AkshayAwate avatar Apr 02 '21 05:04 AkshayAwate

It seems odd that the ProduceRequest are timing out after only one second, are you sure that you are not setting request.timeout.ms or message.timeout.ms?

edenhill avatar Apr 06 '21 13:04 edenhill

@edenhill NO, I am not using request.timeout.ms or message.timeout.ms in my configs.

AkshayAwate avatar Apr 06 '21 14:04 AkshayAwate

Ah, I think I see what is going on. Your produce rate is too high for the network/cluster causing messages to be queued in the client and when they're eventually transmitted their timeout might be so low that the message times out while in flight to the broker.

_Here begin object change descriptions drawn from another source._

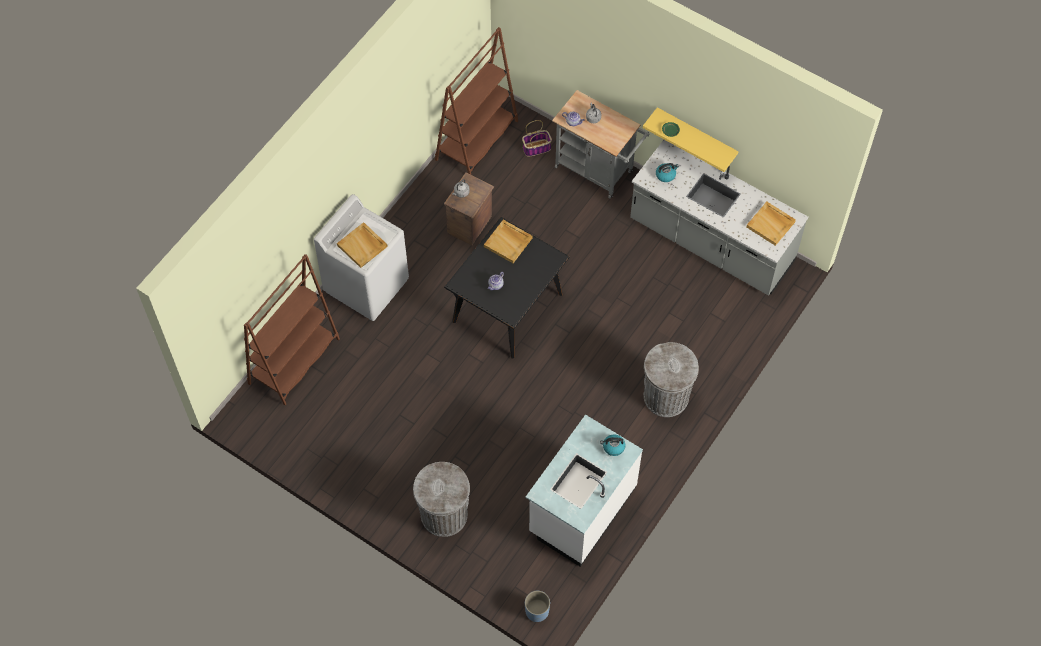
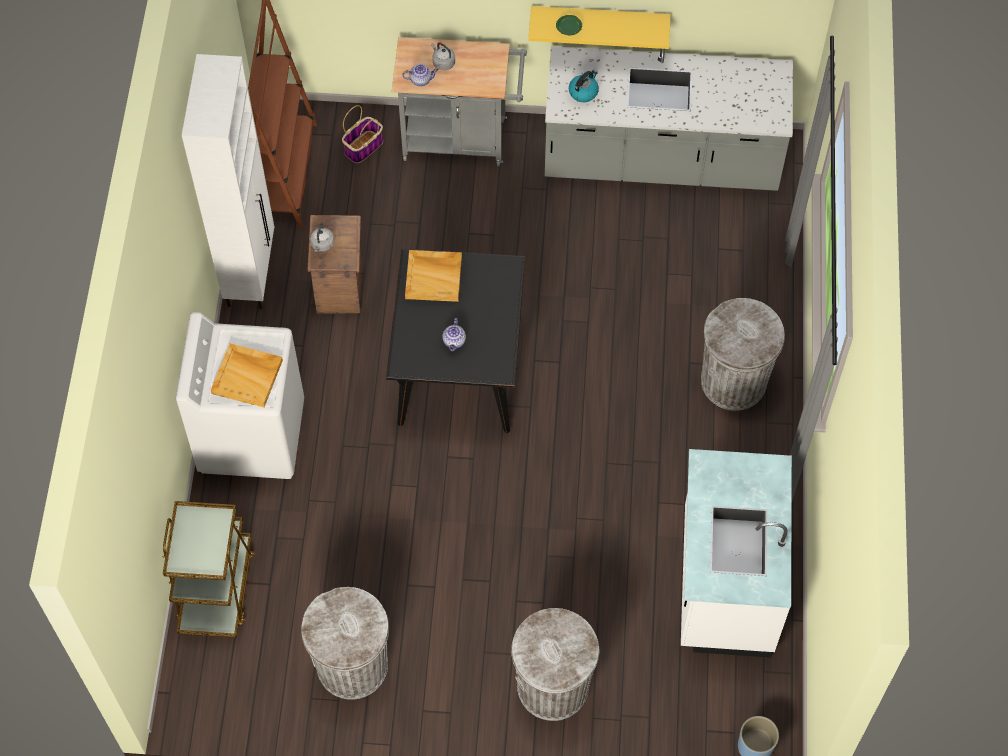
camera: 30 degrees left, 0 degrees up
brown bookcase [244,254,340,405] -> brown cart [162,501,254,638]
kettle [600,434,625,456] -> none
beige tray [746,202,796,246] -> none
none -> white cabinet [182,54,274,309]
none -> grey trash can [301,587,389,700]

Your run lasts for 303 seconds, the default message.timeout.ms is 300s, so that sort of makes sense.

If you reduce the producer queue size you will get quicker back pressure (produce() will raise QUEUE_FULL) and you can stop producing until there is room in the queue.

edenhill avatar Apr 06 '21 14:04 edenhill

@edenhill okay, i will try with linger_ms=5 ?

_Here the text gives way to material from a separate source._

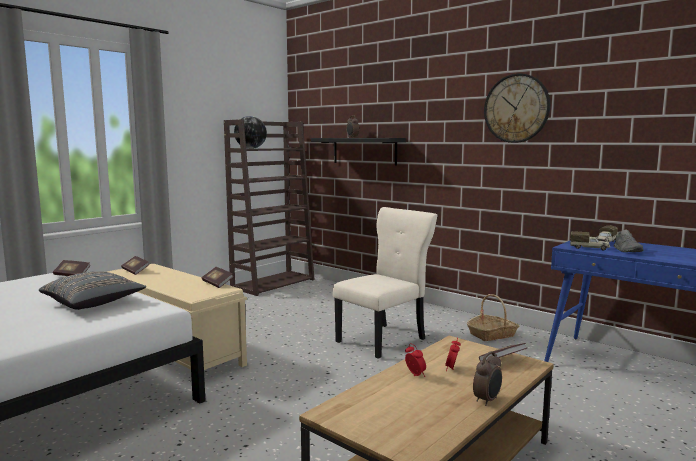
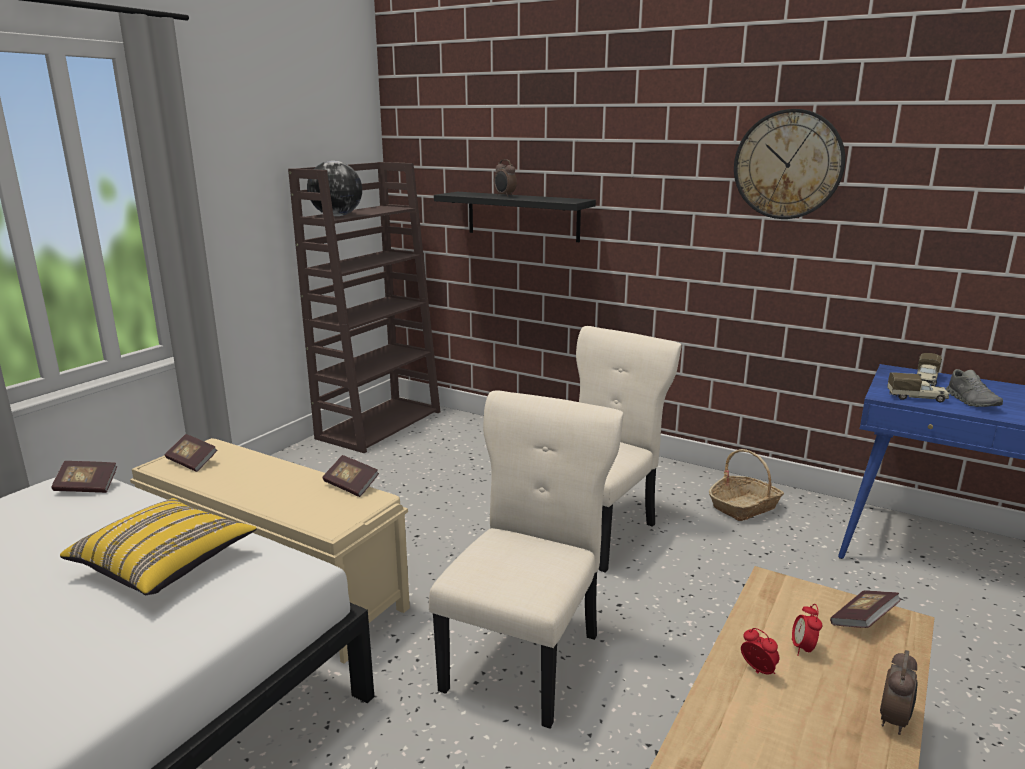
camera: 10 degrees left, 10 degrees up
grey pillow [39,271,146,310] -> yellow pillow [60,498,257,595]
none -> beige chair [429,390,623,729]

AkshayAwate avatar Apr 06 '21 14:04 AkshayAwate

No, rather limit queue.buffering.max.kbytes and queue.buffering.max.messages to only allow for say 60 seconds worth of messages. e.g., if your input rate is 1000 messages per second, set queue.buffering.max.messages to 60000.

edenhill avatar Apr 06 '21 14:04 edenhill

@edenhill I will try and update.

AkshayAwate avatar Apr 06 '21 14:04 AkshayAwate

@edenhill so main thing is i am using image bytes as payload.

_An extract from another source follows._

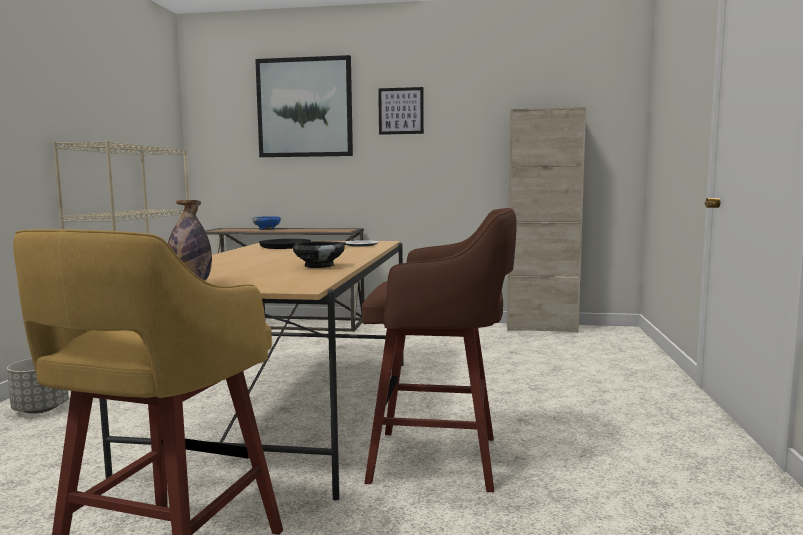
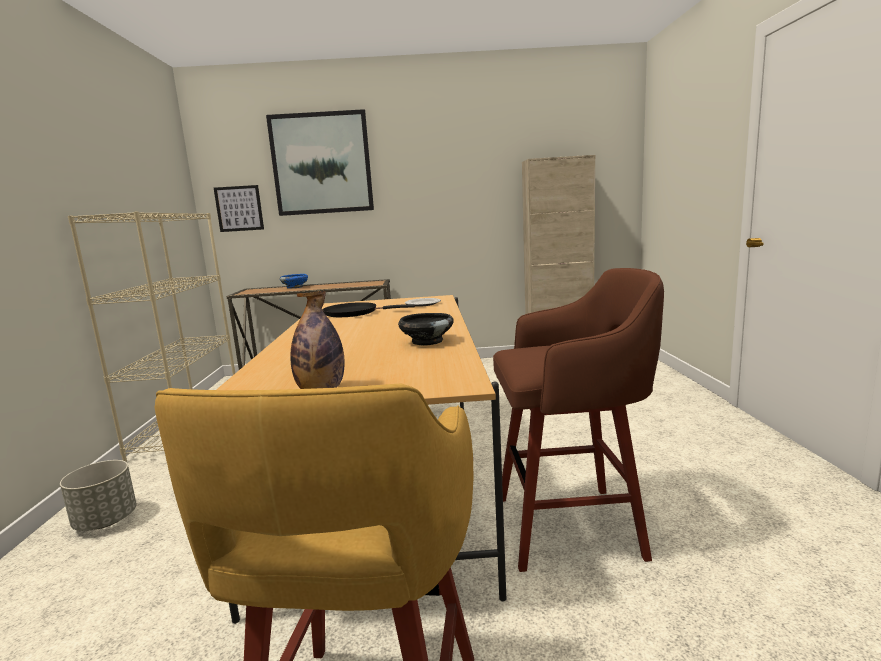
camera: 10 degrees left, 5 degrees up
picture [378,87,424,135] -> picture moved to [214,185,264,232]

AkshayAwate avatar Apr 06 '21 14:04 AkshayAwate

Just wondering was the issue resolved, because I am facing something similar and wanted to ask if you ever found a resolution to this issue, thanks!

Ypsingh18 avatar Aug 16 '21 16:08 Ypsingh18

having the same problem. was this solved?

adrianguyareach avatar Sep 09 '21 12:09 adrianguyareach

See my previous comments on setting queue sizes.

edenhill avatar Sep 09 '21 12:09 edenhill

image I have same issue.. how to solve this?

arizalpratama avatar Jan 16 '22 00:01 arizalpratama

The main question is already answered by @edenhill. Closing this issue.

pranavrth avatar Mar 12 '24 11:03 pranavrth